Le jeune homme déglutit avant d'avancer une main tremblante vers la poignée de la porte. Est-ce qu'il s'apprêtait vraiment à déclarer sa flamme à quelqu'un qui, une semaine plus tôt, n'était pour lui qu'un parfait inconnu ? Qu'y avait-il de logique là-dedans ? Tout était si précipité, comment pouvaient-ils savoir s'ils se plaisaient sincèrement ou si ce n'était pas qu'un coup de cœur – ce que Seokjin redoutait le plus, à vrai dire.

Il serra le poing : c'était ces craintes qui avaient refroidi puis agacé Namjoon, car malgré ce que sa tête s'acharnait à lui dire, son cœur, lui, était convaincu de l'amour qu'il éprouvait pour lui. Seokjin agissait comme un garçon complètement dingue de son collègue, lui-même s'en était rendu compte depuis le début... mais ses actes et ses réflexions n'allaient pas dans le même sens, si bien que ça avait semé la confusion dans l'esprit de celui qu'il chérissait, et ça avait fini par le vexer.

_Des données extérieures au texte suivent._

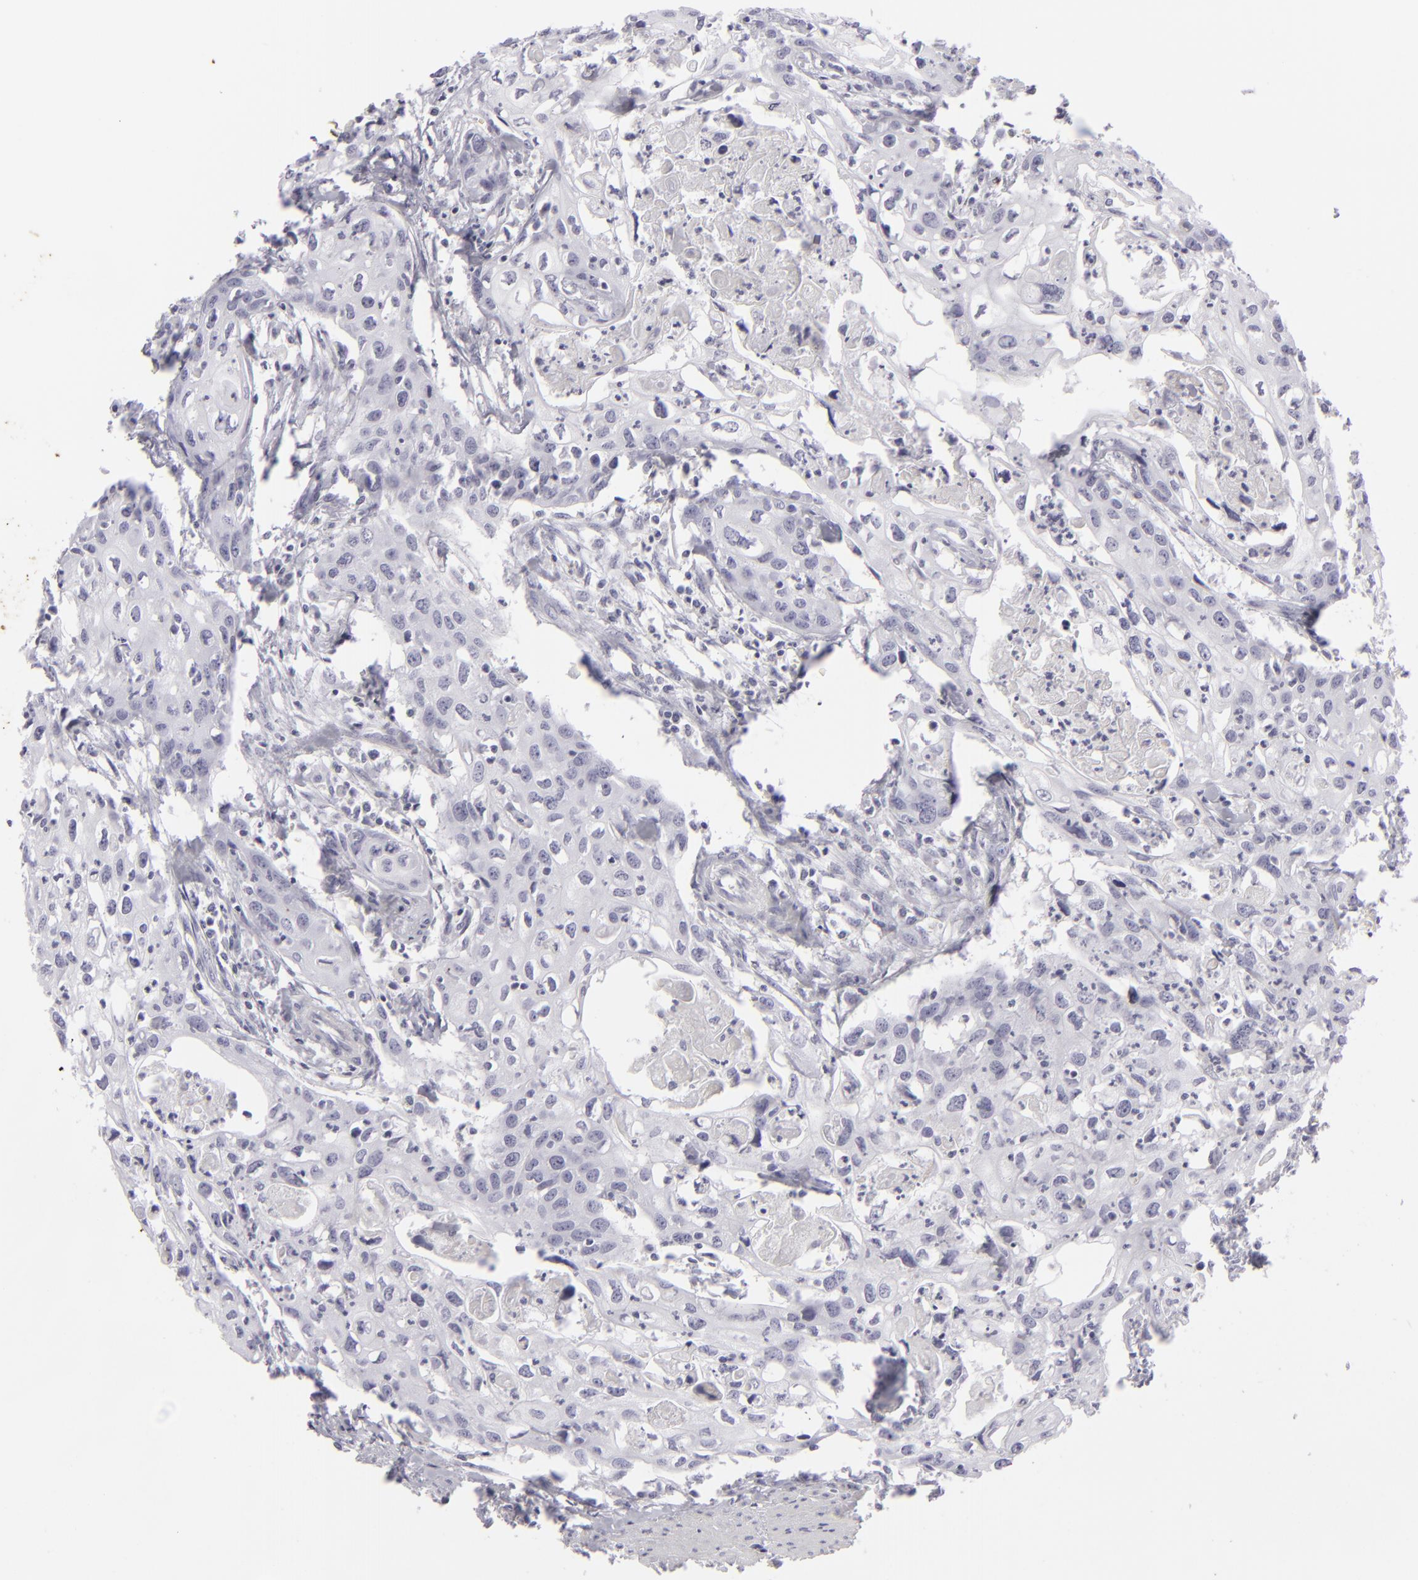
{"staining": {"intensity": "negative", "quantity": "none", "location": "none"}, "tissue": "urothelial cancer", "cell_type": "Tumor cells", "image_type": "cancer", "snomed": [{"axis": "morphology", "description": "Urothelial carcinoma, High grade"}, {"axis": "topography", "description": "Urinary bladder"}], "caption": "A high-resolution micrograph shows immunohistochemistry (IHC) staining of urothelial cancer, which displays no significant positivity in tumor cells.", "gene": "KRT1", "patient": {"sex": "male", "age": 54}}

Seokjin abaissa violemment la poignée, agacé par ses propres doutes. Son cœur, lui, n'en avait aucun :

« Namjoon-ah, déclara-t-il en voyant son ami derrière le bureau, écoute-moi.

— Euh... bonjour ?

— Oui, bonjour, grommela Seokjin en se sentant coupé dans son élan. Faut que je te dise quelque chose d'important... parce qu'à mes yeux, t'es quelqu'un d'important. T'es chiant, vraiment, et j'aime pas ta putain de manie à tout ramener à l'argent. Mais merde, t'as raison, et même si ça m'empêche pas de trouver ça chiant, je reconnais que sans toi j'aurais pas le courage de faire tout ce boulot de gestion. En fait, que ce soit dans l'entreprise ou de manière personnelle, ouais, ça arrive que tu m'énerves, mais je suis pas assez con pour pas reconnaître que j'ai vraiment besoin de toi. Je... je peux juste pas me passer de ta présence, au boulot comme en dehors. Au boulot parce que t'es un co-manager de talent, et en dehors parce que... parce que je t'aime.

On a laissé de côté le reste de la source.